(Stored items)

* start *

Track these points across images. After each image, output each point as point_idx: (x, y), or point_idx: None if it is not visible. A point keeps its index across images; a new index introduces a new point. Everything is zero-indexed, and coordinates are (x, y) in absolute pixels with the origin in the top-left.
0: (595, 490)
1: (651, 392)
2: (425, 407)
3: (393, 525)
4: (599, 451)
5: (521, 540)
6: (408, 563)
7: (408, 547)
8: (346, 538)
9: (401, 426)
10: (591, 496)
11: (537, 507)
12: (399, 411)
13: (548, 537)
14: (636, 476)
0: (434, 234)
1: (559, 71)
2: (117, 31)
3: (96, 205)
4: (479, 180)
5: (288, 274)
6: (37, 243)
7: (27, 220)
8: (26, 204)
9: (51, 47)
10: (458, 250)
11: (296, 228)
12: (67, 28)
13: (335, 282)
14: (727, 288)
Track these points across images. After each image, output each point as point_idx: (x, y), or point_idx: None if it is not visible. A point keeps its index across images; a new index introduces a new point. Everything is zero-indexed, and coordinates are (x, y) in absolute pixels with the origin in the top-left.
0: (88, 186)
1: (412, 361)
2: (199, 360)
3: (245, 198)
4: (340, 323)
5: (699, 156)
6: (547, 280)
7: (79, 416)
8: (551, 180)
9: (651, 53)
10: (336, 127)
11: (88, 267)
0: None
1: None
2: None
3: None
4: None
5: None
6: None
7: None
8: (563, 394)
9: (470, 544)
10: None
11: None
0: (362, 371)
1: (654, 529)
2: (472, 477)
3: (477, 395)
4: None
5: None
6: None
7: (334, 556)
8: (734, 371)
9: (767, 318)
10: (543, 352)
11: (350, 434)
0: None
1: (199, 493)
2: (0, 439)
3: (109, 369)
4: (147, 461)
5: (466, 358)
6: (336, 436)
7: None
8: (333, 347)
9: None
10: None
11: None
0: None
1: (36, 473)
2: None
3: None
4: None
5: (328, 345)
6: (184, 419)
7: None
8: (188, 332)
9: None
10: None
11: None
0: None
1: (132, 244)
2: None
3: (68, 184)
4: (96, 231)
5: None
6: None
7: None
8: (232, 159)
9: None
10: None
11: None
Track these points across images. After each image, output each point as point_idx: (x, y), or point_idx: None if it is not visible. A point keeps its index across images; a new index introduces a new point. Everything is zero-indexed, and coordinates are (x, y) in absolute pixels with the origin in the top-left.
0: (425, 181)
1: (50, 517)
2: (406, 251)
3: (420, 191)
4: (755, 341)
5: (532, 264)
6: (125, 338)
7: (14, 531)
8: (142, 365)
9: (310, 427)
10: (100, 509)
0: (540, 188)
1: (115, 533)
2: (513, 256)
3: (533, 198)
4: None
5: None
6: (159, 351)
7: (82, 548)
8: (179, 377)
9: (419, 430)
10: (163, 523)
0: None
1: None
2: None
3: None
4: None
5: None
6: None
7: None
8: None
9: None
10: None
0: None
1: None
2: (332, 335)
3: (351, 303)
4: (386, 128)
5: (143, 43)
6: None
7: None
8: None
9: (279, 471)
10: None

* end *

▶ **Exercise task**: Rewrite the data above as a Markdown table with the columns "Row" and "Data line." Give each line its own numbered row and omit blank lines.

▶ **Answer for this exercise**:
| Row | Data line |
|---|---|
| 1 | Track these points across images. After each image, output each point as point_idx: (x, y), or point_idx: None if it is not visible. A point keeps its index across images; a new index introduces a new point. Everything is zero-indexed, and coordinates are (x, y) in absolute pixels with the origin in the top-left. |
| 2 | 0: (595, 490) |
| 3 | 1: (651, 392) |
| 4 | 2: (425, 407) |
| 5 | 3: (393, 525) |
| 6 | 4: (599, 451) |
| 7 | 5: (521, 540) |
| 8 | 6: (408, 563) |
| 9 | 7: (408, 547) |
| 10 | 8: (346, 538) |
| 11 | 9: (401, 426) |
| 12 | 10: (591, 496) |
| 13 | 11: (537, 507) |
| 14 | 12: (399, 411) |
| 15 | 13: (548, 537) |
| 16 | 14: (636, 476) |
| 17 | 0: (434, 234) |
| 18 | 1: (559, 71) |
| 19 | 2: (117, 31) |
| 20 | 3: (96, 205) |
| 21 | 4: (479, 180) |
| 22 | 5: (288, 274) |
| 23 | 6: (37, 243) |
| 24 | 7: (27, 220) |
| 25 | 8: (26, 204) |
| 26 | 9: (51, 47) |
| 27 | 10: (458, 250) |
| 28 | 11: (296, 228) |
| 29 | 12: (67, 28) |
| 30 | 13: (335, 282) |
| 31 | 14: (727, 288) |
| 32 | Track these points across images. After each image, output each point as point_idx: (x, y), or point_idx: None if it is not visible. A point keeps its index across images; a new index introduces a new point. Everything is zero-indexed, and coordinates are (x, y) in absolute pixels with the origin in the top-left. |
| 33 | 0: (88, 186) |
| 34 | 1: (412, 361) |
| 35 | 2: (199, 360) |
| 36 | 3: (245, 198) |
| 37 | 4: (340, 323) |
| 38 | 5: (699, 156) |
| 39 | 6: (547, 280) |
| 40 | 7: (79, 416) |
| 41 | 8: (551, 180) |
| 42 | 9: (651, 53) |
| 43 | 10: (336, 127) |
| 44 | 11: (88, 267) |
| 45 | 0: None |
| 46 | 1: None |
| 47 | 2: None |
| 48 | 3: None |
| 49 | 4: None |
| 50 | 5: None |
| 51 | 6: None |
| 52 | 7: None |
| 53 | 8: (563, 394) |
| 54 | 9: (470, 544) |
| 55 | 10: None |
| 56 | 11: None |
| 57 | 0: (362, 371) |
| 58 | 1: (654, 529) |
| 59 | 2: (472, 477) |
| 60 | 3: (477, 395) |
| 61 | 4: None |
| 62 | 5: None |
| 63 | 6: None |
| 64 | 7: (334, 556) |
| 65 | 8: (734, 371) |
| 66 | 9: (767, 318) |
| 67 | 10: (543, 352) |
| 68 | 11: (350, 434) |
| 69 | 0: None |
| 70 | 1: (199, 493) |
| 71 | 2: (0, 439) |
| 72 | 3: (109, 369) |
| 73 | 4: (147, 461) |
| 74 | 5: (466, 358) |
| 75 | 6: (336, 436) |
| 76 | 7: None |
| 77 | 8: (333, 347) |
| 78 | 9: None |
| 79 | 10: None |
| 80 | 11: None |
| 81 | 0: None |
| 82 | 1: (36, 473) |
| 83 | 2: None |
| 84 | 3: None |
| 85 | 4: None |
| 86 | 5: (328, 345) |
| 87 | 6: (184, 419) |
| 88 | 7: None |
| 89 | 8: (188, 332) |
| 90 | 9: None |
| 91 | 10: None |
| 92 | 11: None |
| 93 | 0: None |
| 94 | 1: (132, 244) |
| 95 | 2: None |
| 96 | 3: (68, 184) |
| 97 | 4: (96, 231) |
| 98 | 5: None |
| 99 | 6: None |
| 100 | 7: None |
| 101 | 8: (232, 159) |
| 102 | 9: None |
| 103 | 10: None |
| 104 | 11: None |
| 105 | Track these points across images. After each image, output each point as point_idx: (x, y), or point_idx: None if it is not visible. A point keeps its index across images; a new index introduces a new point. Everything is zero-indexed, and coordinates are (x, y) in absolute pixels with the origin in the top-left. |
| 106 | 0: (425, 181) |
| 107 | 1: (50, 517) |
| 108 | 2: (406, 251) |
| 109 | 3: (420, 191) |
| 110 | 4: (755, 341) |
| 111 | 5: (532, 264) |
| 112 | 6: (125, 338) |
| 113 | 7: (14, 531) |
| 114 | 8: (142, 365) |
| 115 | 9: (310, 427) |
| 116 | 10: (100, 509) |
| 117 | 0: (540, 188) |
| 118 | 1: (115, 533) |
| 119 | 2: (513, 256) |
| 120 | 3: (533, 198) |
| 121 | 4: None |
| 122 | 5: None |
| 123 | 6: (159, 351) |
| 124 | 7: (82, 548) |
| 125 | 8: (179, 377) |
| 126 | 9: (419, 430) |
| 127 | 10: (163, 523) |
| 128 | 0: None |
| 129 | 1: None |
| 130 | 2: None |
| 131 | 3: None |
| 132 | 4: None |
| 133 | 5: None |
| 134 | 6: None |
| 135 | 7: None |
| 136 | 8: None |
| 137 | 9: None |
| 138 | 10: None |
| 139 | 0: None |
| 140 | 1: None |
| 141 | 2: (332, 335) |
| 142 | 3: (351, 303) |
| 143 | 4: (386, 128) |
| 144 | 5: (143, 43) |
| 145 | 6: None |
| 146 | 7: None |
| 147 | 8: None |
| 148 | 9: (279, 471) |
| 149 | 10: None |